The Wisconsin Initiative on Climate Change Impacts has released its 2021 climate assessment report, Wisconsin’s Changing Climate: Impacts and Solutions for a Warmer Climate.
The report is the most comprehensive assessment to date on the impact of climate change in Wisconsin and includes details on the continued warming and increased precipitation throughout the state.
The report found that since 1950, statewide temperatures have warmed by 3 degrees Fahrenheit and precipitation has increased 17 percent. Meanwhile, the last two decades have been the warmest on record, and the past decade has been the wettest. The report stresses the need for significant and rapid reductions in greenhouse gas emissions and identifies steps Wisconsin can take to store carbon, reduce emissions, and adapt to a wetter and warmer future.

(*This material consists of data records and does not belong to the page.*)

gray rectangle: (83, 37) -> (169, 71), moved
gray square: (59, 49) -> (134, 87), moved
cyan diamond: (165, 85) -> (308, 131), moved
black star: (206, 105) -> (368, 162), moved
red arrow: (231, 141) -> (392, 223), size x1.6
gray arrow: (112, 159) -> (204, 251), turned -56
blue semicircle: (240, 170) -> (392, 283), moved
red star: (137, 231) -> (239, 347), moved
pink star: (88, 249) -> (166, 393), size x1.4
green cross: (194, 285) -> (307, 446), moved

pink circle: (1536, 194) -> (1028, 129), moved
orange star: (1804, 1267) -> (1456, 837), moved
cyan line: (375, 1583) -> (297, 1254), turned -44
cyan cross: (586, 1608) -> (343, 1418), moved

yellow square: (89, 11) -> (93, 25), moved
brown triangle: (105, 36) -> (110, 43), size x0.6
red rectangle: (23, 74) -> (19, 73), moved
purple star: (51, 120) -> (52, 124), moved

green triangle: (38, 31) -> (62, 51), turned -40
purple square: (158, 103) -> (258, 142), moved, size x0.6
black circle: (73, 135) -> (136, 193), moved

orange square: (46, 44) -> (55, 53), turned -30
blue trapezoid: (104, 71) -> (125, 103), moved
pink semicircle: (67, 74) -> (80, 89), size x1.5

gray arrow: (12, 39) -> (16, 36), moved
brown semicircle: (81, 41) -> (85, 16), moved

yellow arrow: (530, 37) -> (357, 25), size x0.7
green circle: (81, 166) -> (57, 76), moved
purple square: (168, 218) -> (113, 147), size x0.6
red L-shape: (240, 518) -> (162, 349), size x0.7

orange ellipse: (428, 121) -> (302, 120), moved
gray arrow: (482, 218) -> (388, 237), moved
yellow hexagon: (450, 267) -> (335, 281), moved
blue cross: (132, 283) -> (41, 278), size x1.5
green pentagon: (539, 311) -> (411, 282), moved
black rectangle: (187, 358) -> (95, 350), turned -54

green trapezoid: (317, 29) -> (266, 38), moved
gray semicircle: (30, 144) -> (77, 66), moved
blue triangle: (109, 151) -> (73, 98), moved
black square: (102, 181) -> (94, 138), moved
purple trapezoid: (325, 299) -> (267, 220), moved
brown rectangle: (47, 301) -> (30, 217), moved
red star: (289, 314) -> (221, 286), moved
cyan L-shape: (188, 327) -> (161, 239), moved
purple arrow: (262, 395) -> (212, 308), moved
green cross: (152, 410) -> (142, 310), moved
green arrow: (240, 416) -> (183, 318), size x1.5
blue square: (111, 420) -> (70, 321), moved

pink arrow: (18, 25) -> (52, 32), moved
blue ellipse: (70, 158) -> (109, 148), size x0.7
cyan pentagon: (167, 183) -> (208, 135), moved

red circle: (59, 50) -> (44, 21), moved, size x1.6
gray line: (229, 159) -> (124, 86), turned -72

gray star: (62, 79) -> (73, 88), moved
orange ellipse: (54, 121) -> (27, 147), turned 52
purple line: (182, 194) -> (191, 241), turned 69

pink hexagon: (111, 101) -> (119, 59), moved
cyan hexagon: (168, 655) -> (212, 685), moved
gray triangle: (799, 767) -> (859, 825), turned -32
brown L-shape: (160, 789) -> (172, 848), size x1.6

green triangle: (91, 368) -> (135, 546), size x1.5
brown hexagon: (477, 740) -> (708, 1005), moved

“It is clear that climate change is already affecting our state and will continue to do so in the coming decades,” says WICCI Co-director Dan Vimont. “This report illustrates that all of us are affected in individual ways by our changing climate. And each of us can contribute to solutions.”
Led by the UW-Madison Nelson Institute for Environmental Studies and the DNR, the report is the product of 14 working groups that include over 200 scientists, practitioners, and residents representing more than 50 national and local agencies, nonprofits, and universities. The final report was peer-reviewed by a Science Advisory Board.
In 2019, Gov. Tony Evers signed Executive Order #52, launching the Governor’s Task Force on Climate Change and directing the DNR to work with WICCI and the Nelson Institute for Environmental Studies to release a new climate assessment report. The previous report was released in 2011.
WICCI is a nationally recognized collaboration of scientists and stakeholders — formed as a partnership between Nelson Institute for Environmental Studies and the DNR — working together to help Wisconsin residents and policymakers understand the impacts of climate change.
“The report contains critical information and will be a valuable tool for Wisconsinites as the state takes its next steps to become more climate-resilient,” says WICCI Co-director Pam Porter.
Through a collection of interviews, the report also highlights the ways climate change is impacting communities across the state. Those in the Driftless region noted that an increase in flooding has deeply affected agriculture and homes across the region. In the state’s Northern regions, a warmer and wetter climate has meant changes to plant and animal life. Meanwhile, communities are experiencing eroding bluffs and infrastructure issues along the coast due to fluctuating water levels.
Understanding how climate change affects communities is key. And a part of that is understanding how climate change disproportionately affects some communities more than others. Low-income communities, communities of color, and indigenous communities are first and worst impacted by climate change. Including all communities in the climate change conversation will be an important part of ensuring climate change solutions are effective and equitable.
“Climate change tends to disproportionately affect people who either contributed less to the problem or are less able to cope with the impacts,” said WICCI Co-director Steve Vavrus. “It is not our imagination that extreme weather, in general, is getting more pronounced, and the price tag for the extreme events is rising.”
While the report outlines sobering data about the future climate, scientists and community members also expressed hope throughout the report. Changes in attitudes towards climate change and an improved understanding of climate change science have led to creative solutions. Many organizations, farmers, business leaders and community members also expressed hope for the future as mitigation and solutions are discussed and implemented.
The report outlines many of these solutions, including reducing greenhouse gasses, increasing continuous living cover and rotationally managed pasture on farmland, implementing habitat management changes, and designing and building infrastructure that accounts for future climate conditions.